Cours, concours et commémorations

Les foires furent créées pour d’innombrables raisons : pour organiser des concours, rendre grâce et pour la splendeur de l’événement en elle-même.

En Belgique, aux Pays-Bas et dans les Etats allemands, certaines foires sont peut-être dérivées des « schuttersfeesten », « Schützenfeste » ou fêtes de la milice (sorte de journées festives pour les archers) du Moyen Age. La « Hofkermis » (fête de la cour) de La Haye, accordée à la ville par le comte Guillaume VI au début du Xve siècle, était une kermesse très populaire. Au XVIIe et XVIIIe siècles, c’était la foire la plus importante des Pays-Bas. Certaines foires étaient organisées en souvenir d’événements historiques. La plus ancienne foire de Belgique, par exemple, celle de Louvain, était à l’origine la commémoration de la victoire du comte Arnulf sur les Vikings, en 891. La première version de la « Kermis van het Heilig Sacrament van Mirakel » bruxelloise (Grande Kermesse de Bruxelles) fut une action de grâces pour la fin miraculeuse d’une épidémie en 1530. Le « Marct der Ontzettinge » (« marché de la levée de siège »), à Leiden, aux Pays-Bas, remonte à 1578, date à laquelle une attaque de la ville par les Espagnols fut repoussée. Par ailleurs, la célèbre « Oktoberfest » de Munich fut organisée pour la première fois pour commémorer le mariage du couple royal formé par Louis de Bavière et de la princesse Thérèse de Saxe-Hildburghausen.

La foire de La Haye en 1686, croquée par l’artiste français Daniel Marot.

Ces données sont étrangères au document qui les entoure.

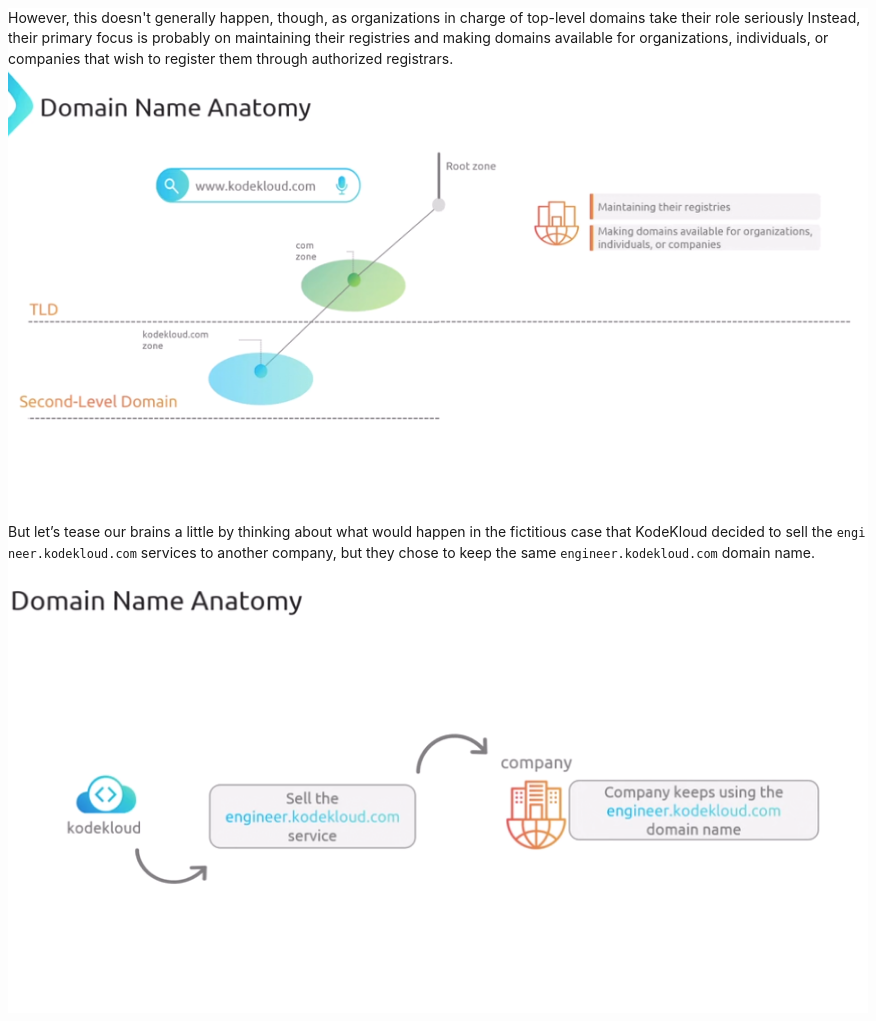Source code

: However, this doesn't generally happen, though, as organizations in charge of top-level domains take their role seriously Instead, their primary focus is probably on maintaining their registries and making domains available for organizations, individuals, or companies that wish to register them through authorized registrars. <br>
![Network Image](image/dns-world/46.png) <br>

But let’s tease our brains a little by thinking about what would happen in the fictitious case that KodeKloud decided to sell the `engineer.kodekloud.com` services to another company, but they chose to keep the same ``engineer.kodekloud.com`` domain name. <br>
![Network Image](image/dns-world/47.png) <br>
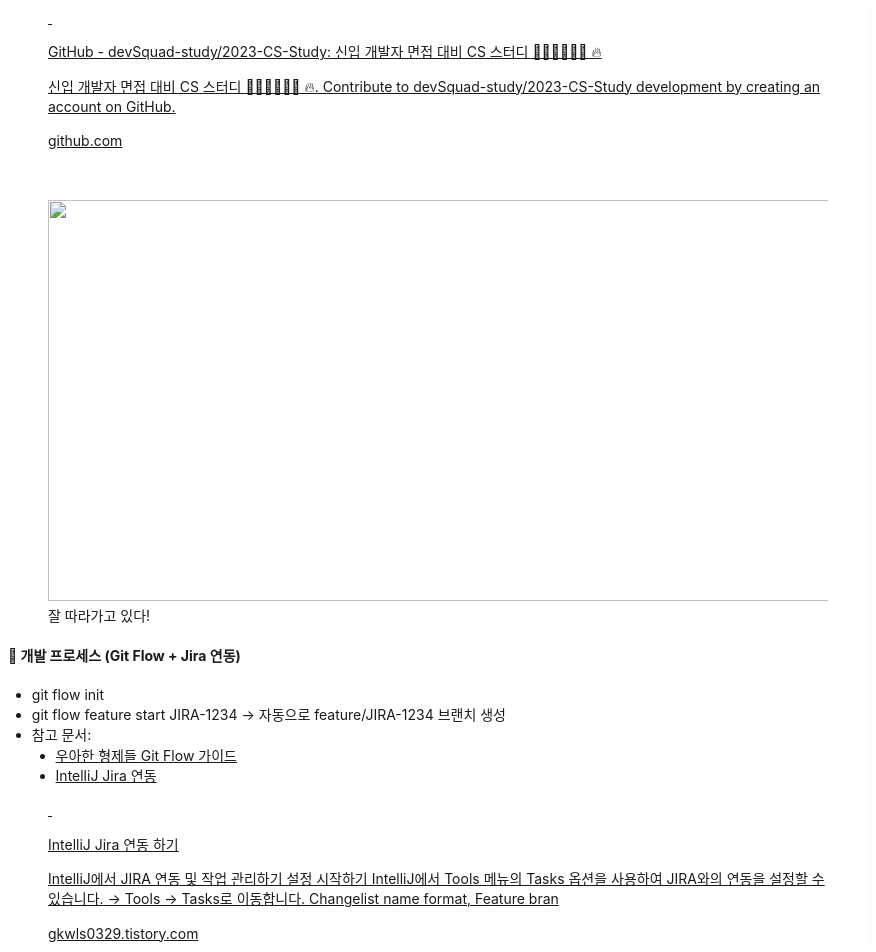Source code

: </ul>
<figure contenteditable="false" data-ke-align="alignCenter" data-ke-type="opengraph" data-og-description="신입 개발자 면접 대비 CS 스터디 👨🏻‍💻👩🏻‍💻 🔥. Contribute to devSquad-study/2023-CS-Study development by creating an account on GitHub." data-og-host="github.com" data-og-image="https://scrap.kakaocdn.net/dn/bTVMLm/hyYqbhAvki/gldj9hAl0UX0rPg1ISDRFK/img.png?width=1200&amp;height=600&amp;face=0_0_1200_600,https://scrap.kakaocdn.net/dn/bv5s0V/hyYrQKFBqT/w8iO1WoUYA3p07XaBHnbZk/img.png?width=1200&amp;height=600&amp;face=0_0_1200_600" data-og-source-url="https://github.com/devSquad-study/2023-CS-Study" data-og-title="GitHub - devSquad-study/2023-CS-Study: 신입 개발자 면접 대비 CS 스터디 👨🏻‍💻👩🏻‍💻 🔥" data-og-type="object" data-og-url="https://github.com/devSquad-study/2023-CS-Study" id="og_1741852041862"><a data-source-url="https://github.com/devSquad-study/2023-CS-Study" href="https://github.com/devSquad-study/2023-CS-Study" rel="noopener" target="_blank">
<div class="og-image" style="background-image: url('https://scrap.kakaocdn.net/dn/bTVMLm/hyYqbhAvki/gldj9hAl0UX0rPg1ISDRFK/img.png?width=1200&amp;height=600&amp;face=0_0_1200_600,https://scrap.kakaocdn.net/dn/bv5s0V/hyYrQKFBqT/w8iO1WoUYA3p07XaBHnbZk/img.png?width=1200&amp;height=600&amp;face=0_0_1200_600');"> </div>
<div class="og-text">
<p class="og-title" data-ke-size="size16">GitHub - devSquad-study/2023-CS-Study: 신입 개발자 면접 대비 CS 스터디 👨🏻‍💻👩🏻‍💻 🔥</p>
<p class="og-desc" data-ke-size="size16">신입 개발자 면접 대비 CS 스터디 👨🏻‍💻👩🏻‍💻 🔥. Contribute to devSquad-study/2023-CS-Study development by creating an account on GitHub.</p>
<p class="og-host" data-ke-size="size16">github.com</p>
</div>
</a></figure>
<p data-ke-size="size16"> </p>
<p><figure class="imageblock alignCenter" data-ke-mobilestyle="widthOrigin" data-origin-height="401" data-origin-width="886"><span data-alt="잘 따라가고 있다!" data-phocus="https://blog.kakaocdn.net/dn/xRsT8/btsMKEhznjk/Q1uxjmSX4PfkkyipZP0o5K/img.png" data-url="https://blog.kakaocdn.net/dn/xRsT8/btsMKEhznjk/Q1uxjmSX4PfkkyipZP0o5K/img.png"><img data-origin-height="401" data-origin-width="886" height="401" loading="lazy" onerror="this.onerror=null; this.src='//t1.daumcdn.net/tistory_admin/static/images/no-image-v1.png'; this.srcset='//t1.daumcdn.net/tistory_admin/static/images/no-image-v1.png';" src="https://blog.kakaocdn.net/dn/xRsT8/btsMKEhznjk/Q1uxjmSX4PfkkyipZP0o5K/img.png" srcset="https://img1.daumcdn.net/thumb/R1280x0/?scode=mtistory2&amp;fname=https%3A%2F%2Fblog.kakaocdn.net%2Fdn%2FxRsT8%2FbtsMKEhznjk%2FQ1uxjmSX4PfkkyipZP0o5K%2Fimg.png" width="886"/></span><figcaption>잘 따라가고 있다!</figcaption>
</figure>
</p>
<h4 data-ke-size="size20">📌 개발 프로세스 (Git Flow + Jira 연동)</h4>
<ul data-ke-list-type="disc" style="list-style-type: disc;">
<li>git flow init</li>
<li>git flow feature start JIRA-1234 → 자동으로 feature/JIRA-1234 브랜치 생성</li>
<li>참고 문서:
<ul data-ke-list-type="disc" style="list-style-type: disc;">
<li><a href="https://techblog.woowahan.com/2553/">우아한 형제들 Git Flow 가이드</a></li>
<li><a href="https://gkwls0329.tistory.com/entry/IntelliJ-Jira-%EC%97%B0%EB%8F%99-%ED%95%98%EA%B8%B02">IntelliJ Jira 연동</a></li>
</ul>
</li>
</ul>
<figure contenteditable="false" data-ke-align="alignCenter" data-ke-type="opengraph" data-og-description="IntelliJ에서 JIRA 연동 및 작업 관리하기 설정 시작하기 IntelliJ에서 Tools 메뉴의 Tasks 옵션을 사용하여 JIRA와의 연동을 설정할 수 있습니다. → Tools → Tasks로 이동합니다. Changelist name format, Feature bran" data-og-host="gkwls0329.tistory.com" data-og-image="https://scrap.kakaocdn.net/dn/bvogEC/hyYrU7obHu/Gdkyzx9Tpey3fjNUCPvcO0/img.png?width=732&amp;height=238&amp;face=0_0_732_238,https://scrap.kakaocdn.net/dn/SWvnL/hyYqOzQXXX/q2gx9igPbzCFnkGJ1kiM4K/img.png?width=732&amp;height=238&amp;face=0_0_732_238,https://scrap.kakaocdn.net/dn/baqJiZ/hyYr0fsnt7/uQqq1jaqby4YFoGYM8UKu1/img.png?width=708&amp;height=581&amp;face=0_0_708_581" data-og-source-url="https://gkwls0329.tistory.com/entry/IntelliJ-Jira-%EC%97%B0%EB%8F%99-%ED%95%98%EA%B8%B02" data-og-title="IntelliJ Jira 연동 하기" data-og-type="article" data-og-url="https://gkwls0329.tistory.com/entry/IntelliJ-Jira-%EC%97%B0%EB%8F%99-%ED%95%98%EA%B8%B02" id="og_1741851946755"><a data-source-url="https://gkwls0329.tistory.com/entry/IntelliJ-Jira-%EC%97%B0%EB%8F%99-%ED%95%98%EA%B8%B02" href="https://gkwls0329.tistory.com/entry/IntelliJ-Jira-%EC%97%B0%EB%8F%99-%ED%95%98%EA%B8%B02" rel="noopener" target="_blank">
<div class="og-image" style="background-image: url('https://scrap.kakaocdn.net/dn/bvogEC/hyYrU7obHu/Gdkyzx9Tpey3fjNUCPvcO0/img.png?width=732&amp;height=238&amp;face=0_0_732_238,https://scrap.kakaocdn.net/dn/SWvnL/hyYqOzQXXX/q2gx9igPbzCFnkGJ1kiM4K/img.png?width=732&amp;height=238&amp;face=0_0_732_238,https://scrap.kakaocdn.net/dn/baqJiZ/hyYr0fsnt7/uQqq1jaqby4YFoGYM8UKu1/img.png?width=708&amp;height=581&amp;face=0_0_708_581');"> </div>
<div class="og-text">
<p class="og-title" data-ke-size="size16">IntelliJ Jira 연동 하기</p>
<p class="og-desc" data-ke-size="size16">IntelliJ에서 JIRA 연동 및 작업 관리하기 설정 시작하기 IntelliJ에서 Tools 메뉴의 Tasks 옵션을 사용하여 JIRA와의 연동을 설정할 수 있습니다. → Tools → Tasks로 이동합니다. Changelist name format, Feature bran</p>
<p class="og-host" data-ke-size="size16">gkwls0329.tistory.com</p>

L’Oktoberfest de Munich n’est pas un endroit à recommander aux végétariens : bœufs à la broche en 1898, bœufs à la broche environ un siècle plus tard.

L’Oktoberfest était et reste immensément populaire. La carte d’en bas décrit le « visiteur idéal de la foire ».

Au XIXe siècle, les saucisses restaient en concurrence avec le poisson rôti, mais de nos jours, une savoureuse saucisse de porc rôtie sur un gril au charbon de bois est un must pour tout visiteur allemand du champ de foire. Nuremberg est la capitale allemande du Bratwurst. Au XIVe siècle, les gens de Nuremberg se régalaient déjà de leurs petites, mais délicieuses saucisses. Pour beaucoup d’habitués, le minimum, c’est six ! L’un des plus vifs plaisirs des sens que l’on puisse avoir sur un champ de foire allemand est l’odeur des saucisses mêlée aux arômes d’amandes grillées, de vin chaud et de pain d’épice.

Bons baisers de l’Oktoberfest de 1900 : en Bavière, le raifort est très apprécié en collation. Le dirigeable Parseval n’existe que dans l’imagination de l’artiste.

Le raifort en tranches, bien salé, se marie parfaitement à la bière. Lors de l’Oktoberfest, les vendeurs de raifort faisaient de bonnes affaires. D’autres commerçants ambulants vendaient des cakes, du fromage, des fruits, des saucisses, des friandises et des légumes. Les visiteurs de la foire n’avaient que l’embarras du choix. Les vendeuses ambulantes (Standlfrauen) sont toujours de la fête. A l’Oktoberfest, on présentait souvent les nouveautés de l’aéronautique. En 1900, le Comte Zeppelin y exhiba son célèbre dirigeable. En 1906, August von Parseval dévoila son ballon en forme de saucisse. Les visiteurs pouvaient louer cette machine volante pour survoler le champ de foire. Les dirigeables ont inspiré les artistes et les comiques. Cette carte postale montre à quel point les Bavarois adorent manger : le Parseval évoquait pour eux une Weisswurst géante, le moteur grille du poisson et le ballast est un tonneau de bière !

Scène de la procession du saint sacrement du miracle (« Processie van het Heilig Sacrament van Mirakelen ») à Nivelles (Belgique) dans les années 30.

L’origine des processions remonte au Moyen Âge, avec l’adoration des saints et de leurs reliques. Ces fêtes combinaient rites chrétiens et rituels païens plus anciens. Les saints étaient fêtés de façon solennelle, mais vivante. Les personnages des saints, beaucoup de fleurs, les chevaux, les magnifiques costumes, les bougies et la musique plantaient une atmosphère impressionnante. A la fin de la procession en elle-même, c’était l’heure des festivités. Des artistes se produisaient, on servait de la bière et du vin et on engloutissait de la pâtisserie et du rôti. Beaucoup de foires et de marchés actuels sont les descendants directs de processions religieuses.

Carte postale de l’édition 1909 de l’Oktoberfest.

L’Oktoberfest en 1820. Au-dessus de la tente du roi, Madame Reichard monte dans son ballon à air chaud. A l’arrière-plan, les toits de Munich.